Russian stocks close strong week up 14 percent

  • 1999-03-18
Russian stocks coasted to the end of one of their strongest weeks since last year's financial crisis, touching six-month highs on hopes of a crucial deal between the government and the International Monetary Fund.

Equities ended the week up an average of 14 percent as investors took heart from the arrival of a new team of IMF experts in Moscow and the rapidly improving relations between the formerly feuding sides.

Oil blue chips led the rally, perked by the sharp rise in global crude prices, which followed the agreement reached by producer countries to cut oil output.

The Russian Trading System index closed Friday at 82.98, up 1 percent on the day and 14.28 percent higher than last Friday's close. Volume was comparatively heavy at $13.9 million.

"The market is being pushed higher by positive comments from Russia and the IMF on the state of negotiations," said David Kuenzi, head of sales at Creditanstalt's Moscow brokerage.

"We have moved away from the deep pessimism last week and now things look much better," Kuenzi said.

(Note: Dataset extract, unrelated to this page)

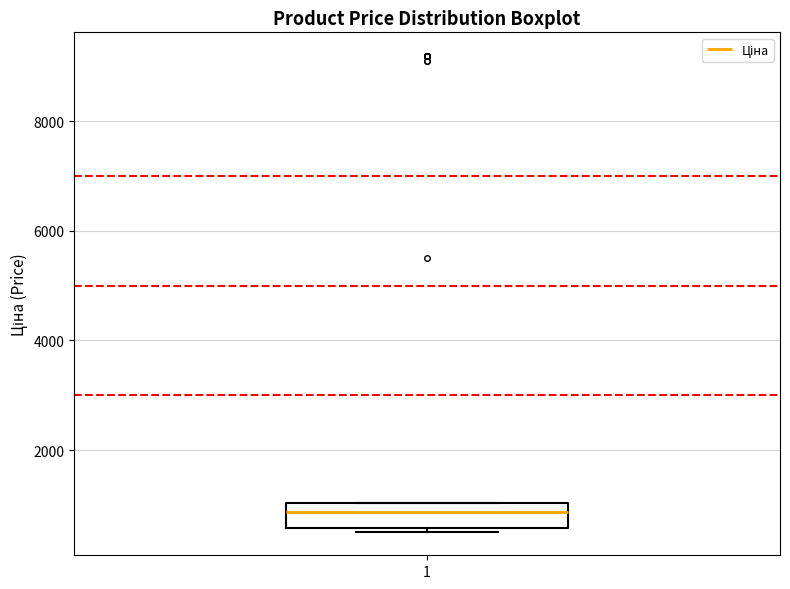

Read this box plot against the y-axis: the position of the median line, the range covered by the box, and the ends of both whiskers. The values are not printed on the chart, so give them approximately, as read against the axis.

median 800, box 600 to 1000, whiskers 600 (just below the box's lower edge) to 1000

The need for an IMF deal is not just imperative for the equity market, but for the government and economy as a whole. Russia needs IMF backing for its economic policies to be able to restructure billions of dollars of foreign debt to the fund and other creditors that it knows it cannot pay this year.

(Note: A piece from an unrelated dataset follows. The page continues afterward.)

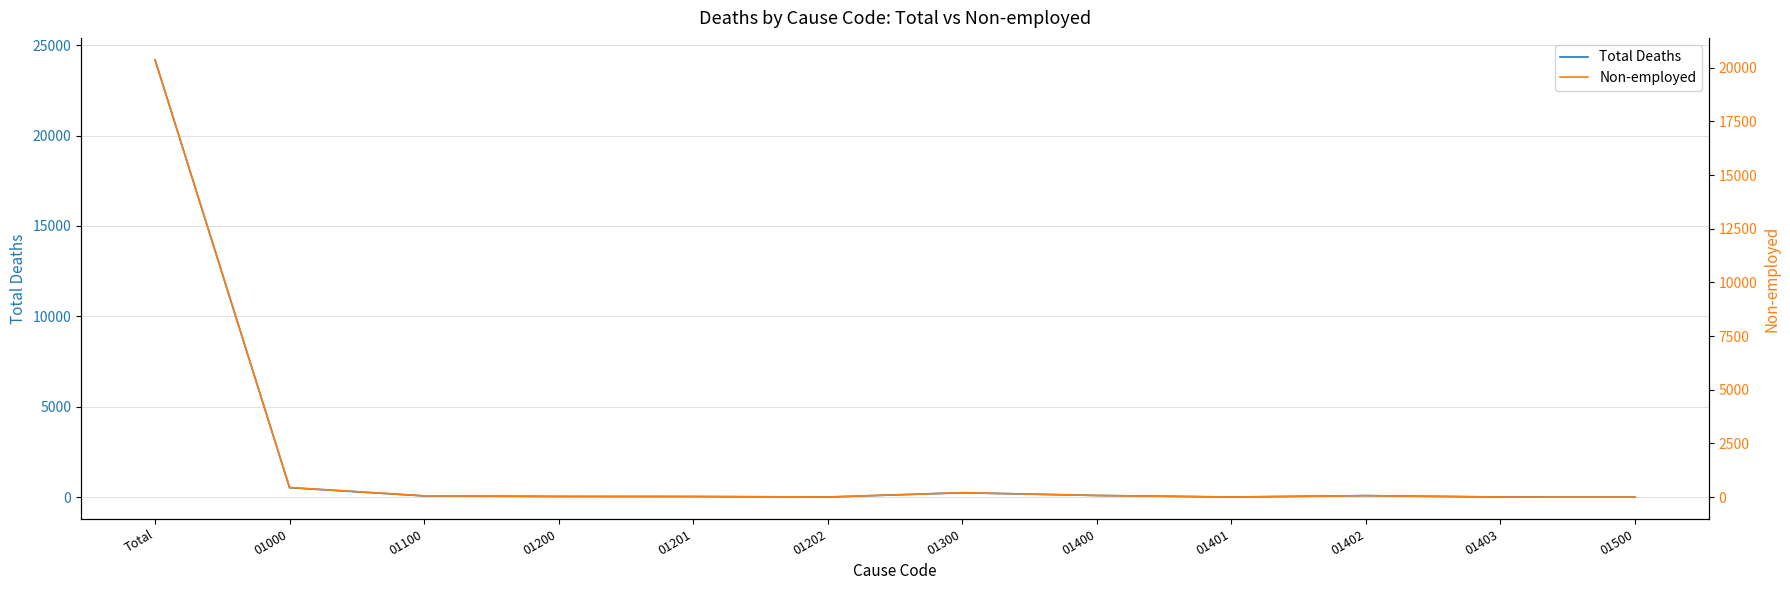

True or false: Non-employed has more than 2 points higher than both neighbors.

False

"The economic consequences of failing to get a loan would be immediate and severe," Kuenzi said. "It would mean instant default, printing money and the government would lose control of the situation. And the stock market would lose 50 percent in a week."

Russia's equity market has sped up this year after shedding 80 percent of its value amid apocalyptic scenes of financial meltdown in 1998. The market put on some 40 percent in February alone, albeit from a low base and on low volumes, and the mini-rally has extended strongly into March.

Economists and traders have explained the gains on a string of factors, but the Moscow-IMF talks have now emerged as the most significant issue affecting sentiment.

Relations soured dramatically last week amid mutual recriminations over economic policy, but since then, both government and IMF officials have hinted that positions are narrowing on the thorny questions of the deficit and tax cuts.